With so much free time on their hands the youths have also turned to dangerous sexual behaviours. Virgins are like water in the Sahara. Virginity has been turned to a myth with children as young as 7 years old engaging in sex. Most of the jobless girls and women have turned to prostitution in order to earn their daily bread. No wonder nearly 80% of the slum population is either infected or affected by the AIDS scourge. The government has tried its best to educate its citizens of the epidemic, but it's obvious the trickle effect is very minimal at the grassroots and many more will succumb to the killer disease. The poor infrastructure here is no secret and can be summed up in a few lines. One public hospital, one public secondary school, one public primary school, two tarmac stretches of road and a few dusty murram ones. Since the current government made primary education free, the public schools are overpopulated and understaffed thus giving rise to numerous private institutions, most of which are too expensive.

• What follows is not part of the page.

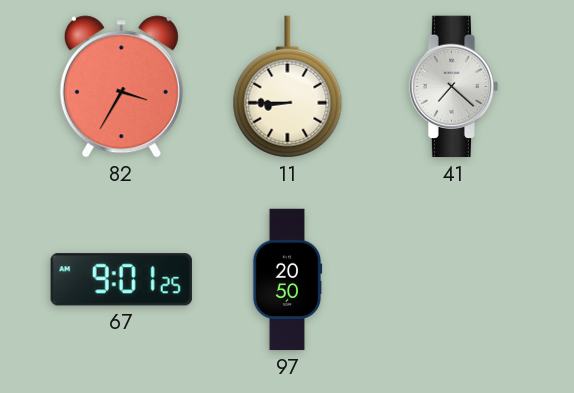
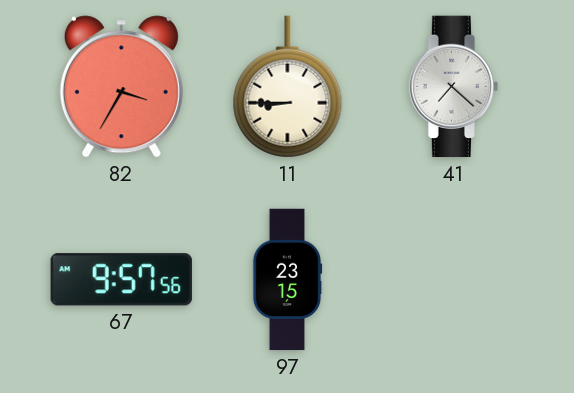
67: 9:01 -> 9:57
97: 20:50 -> 23:15
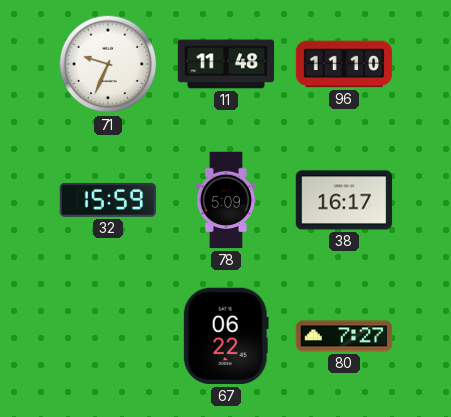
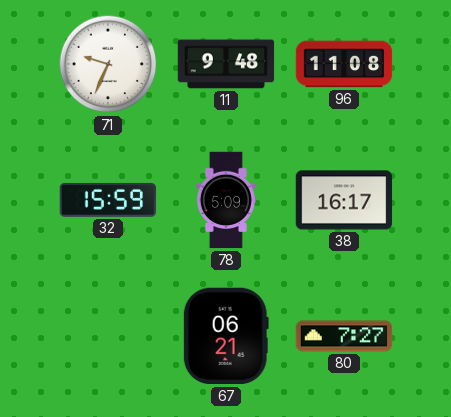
11: 11:48 -> 9:48
96: 11:10 -> 11:08
67: 06:22 -> 06:21
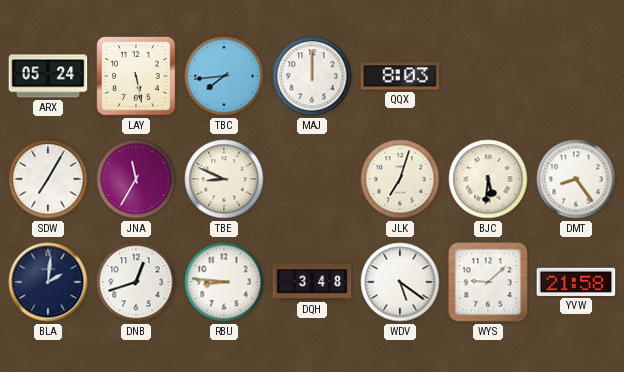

The sewerage system cannot even compare to ancient Mesopotamia. If you take a walk around my hood, you cannot believe it's a part of the same green Kenya seen in movies, commercials and tourist brochures. Open trenches carry dirty stagnant water, raw human waste and garbage. With a ratio of 1 toilet to every 200 persons, many have no choice but to use “flying toilets” where you help yourself in a plastic bag within the confines of your home, as soon as darkness creeps in, you spin and throw the bag as far away as possible regardless of where or whom the waste will land on. It's pretty sick but what can one do? The communal toilets are charged at about five shillings per session but who wants to part with money that can be used to buy food with? Clean water is also scarce. One has to purchase untreated water from wells. Electricity is no good either as the landlord's resell the power to their tenants at higher prices even though they switch the power off during the daytime. Others deal with stolen electricity with the wires not insulated, hanging dangerously or buried in shallow trenches, when the rains come, the lives that are lost are uncountable.

In Kawangware, 45% of the people live in extreme poverty. It just reflects what people face in other slums in Kenya and Africa as whole, problems that are too many to be highlighted in a few paragraphs. The gap between the poor and the rich is steadily widening. The politicians who control almost everything in these African countries continue playing mind games with the poor who make up 90% of the voters. They continue giving empty promises while they pass bills to award themselves with hefty allowances. Is there really a light at the end of the tunnel or is it a highway to the epicentre of poverty?

Next time you're on holiday, take a little time from your schedule, away from the Game Parks, famous landmarks and beautiful beaches and visit the real Africa. See who is at the bottom of the food chain.

My grumbling stomach keeps me awake for some time. Obviously the food I ate wasn't enough. I lay there thinking, wondering, pondering...what will I have tomorrow for breakfast?